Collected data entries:
....

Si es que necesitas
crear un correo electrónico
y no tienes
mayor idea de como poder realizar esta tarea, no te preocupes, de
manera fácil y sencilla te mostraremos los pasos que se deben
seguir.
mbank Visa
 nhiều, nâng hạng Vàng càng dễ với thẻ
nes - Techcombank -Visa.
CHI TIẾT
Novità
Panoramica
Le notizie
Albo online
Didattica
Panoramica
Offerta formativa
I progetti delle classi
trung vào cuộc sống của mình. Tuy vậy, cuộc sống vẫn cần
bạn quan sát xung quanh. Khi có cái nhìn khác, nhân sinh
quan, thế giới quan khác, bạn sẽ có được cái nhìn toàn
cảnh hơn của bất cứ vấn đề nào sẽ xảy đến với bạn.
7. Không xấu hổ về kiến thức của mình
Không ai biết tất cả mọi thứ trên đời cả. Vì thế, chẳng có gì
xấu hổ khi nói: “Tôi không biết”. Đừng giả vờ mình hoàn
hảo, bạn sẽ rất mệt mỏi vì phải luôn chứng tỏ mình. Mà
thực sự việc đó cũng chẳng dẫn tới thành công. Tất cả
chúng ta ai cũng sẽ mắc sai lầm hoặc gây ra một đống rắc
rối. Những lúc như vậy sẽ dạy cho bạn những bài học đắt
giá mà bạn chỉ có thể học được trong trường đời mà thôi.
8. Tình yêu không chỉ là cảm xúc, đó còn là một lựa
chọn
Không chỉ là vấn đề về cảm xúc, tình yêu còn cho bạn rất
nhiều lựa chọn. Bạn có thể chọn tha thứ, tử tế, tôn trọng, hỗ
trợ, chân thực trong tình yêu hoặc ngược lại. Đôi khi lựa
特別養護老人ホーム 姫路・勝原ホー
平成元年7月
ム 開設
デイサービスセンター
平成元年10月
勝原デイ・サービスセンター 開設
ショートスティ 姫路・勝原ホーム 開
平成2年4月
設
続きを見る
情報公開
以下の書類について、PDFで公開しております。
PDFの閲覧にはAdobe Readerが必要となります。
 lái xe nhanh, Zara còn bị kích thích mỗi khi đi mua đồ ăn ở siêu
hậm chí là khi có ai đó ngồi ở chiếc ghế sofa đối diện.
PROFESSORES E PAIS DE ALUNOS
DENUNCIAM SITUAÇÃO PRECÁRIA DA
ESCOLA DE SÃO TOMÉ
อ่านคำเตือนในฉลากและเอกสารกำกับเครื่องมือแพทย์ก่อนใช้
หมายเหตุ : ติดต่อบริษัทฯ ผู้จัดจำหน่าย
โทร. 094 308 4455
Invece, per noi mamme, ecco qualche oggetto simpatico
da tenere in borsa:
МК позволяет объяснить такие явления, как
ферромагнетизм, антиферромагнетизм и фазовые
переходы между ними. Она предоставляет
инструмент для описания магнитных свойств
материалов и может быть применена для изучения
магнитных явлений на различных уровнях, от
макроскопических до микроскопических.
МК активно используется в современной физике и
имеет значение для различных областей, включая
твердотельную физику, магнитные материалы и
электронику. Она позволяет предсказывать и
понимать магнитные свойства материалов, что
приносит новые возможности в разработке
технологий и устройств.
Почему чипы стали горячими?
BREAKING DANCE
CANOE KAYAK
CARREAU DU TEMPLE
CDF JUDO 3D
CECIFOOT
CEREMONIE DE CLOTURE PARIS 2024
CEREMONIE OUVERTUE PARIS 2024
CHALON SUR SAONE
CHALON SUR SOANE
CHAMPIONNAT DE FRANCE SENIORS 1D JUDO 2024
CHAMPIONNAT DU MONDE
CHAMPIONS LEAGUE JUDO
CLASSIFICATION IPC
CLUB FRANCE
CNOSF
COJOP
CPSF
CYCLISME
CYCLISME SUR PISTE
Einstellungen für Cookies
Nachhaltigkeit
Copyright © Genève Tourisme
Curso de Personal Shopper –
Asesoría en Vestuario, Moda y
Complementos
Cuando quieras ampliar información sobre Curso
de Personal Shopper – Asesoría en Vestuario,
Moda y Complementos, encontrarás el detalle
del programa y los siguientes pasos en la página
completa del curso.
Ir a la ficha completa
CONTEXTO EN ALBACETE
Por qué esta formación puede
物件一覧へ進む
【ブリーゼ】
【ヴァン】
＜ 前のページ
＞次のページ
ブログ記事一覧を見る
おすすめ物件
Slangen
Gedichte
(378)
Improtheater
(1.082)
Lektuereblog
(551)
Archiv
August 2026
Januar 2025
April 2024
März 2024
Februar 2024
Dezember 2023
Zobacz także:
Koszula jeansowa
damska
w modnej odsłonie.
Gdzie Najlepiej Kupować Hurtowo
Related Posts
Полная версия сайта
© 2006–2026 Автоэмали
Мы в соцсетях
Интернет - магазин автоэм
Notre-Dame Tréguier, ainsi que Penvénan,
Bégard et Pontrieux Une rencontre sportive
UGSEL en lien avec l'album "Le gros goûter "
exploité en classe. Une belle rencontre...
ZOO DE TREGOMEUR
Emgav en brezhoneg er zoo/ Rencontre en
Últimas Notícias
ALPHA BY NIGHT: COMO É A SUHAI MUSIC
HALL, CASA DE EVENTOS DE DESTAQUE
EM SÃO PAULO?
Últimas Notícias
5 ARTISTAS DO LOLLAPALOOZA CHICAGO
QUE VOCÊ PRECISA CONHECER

....

Work item> Print exactly the lines above, between the one holding "ショートスティ 姫路・勝原ホーム 開" and the one holding "หมายเหตุ : ติดต่อบริษัทฯ ผู้จัดจำหน่าย", inclusive, and nothing besides.

Solution to this task>
ショートスティ 姫路・勝原ホーム 開
平成2年4月
設
続きを見る
情報公開
以下の書類について、PDFで公開しております。
PDFの閲覧にはAdobe Readerが必要となります。
 lái xe nhanh, Zara còn bị kích thích mỗi khi đi mua đồ ăn ở siêu
hậm chí là khi có ai đó ngồi ở chiếc ghế sofa đối diện.
PROFESSORES E PAIS DE ALUNOS
DENUNCIAM SITUAÇÃO PRECÁRIA DA
ESCOLA DE SÃO TOMÉ
อ่านคำเตือนในฉลากและเอกสารกำกับเครื่องมือแพทย์ก่อนใช้
หมายเหตุ : ติดต่อบริษัทฯ ผู้จัดจำหน่าย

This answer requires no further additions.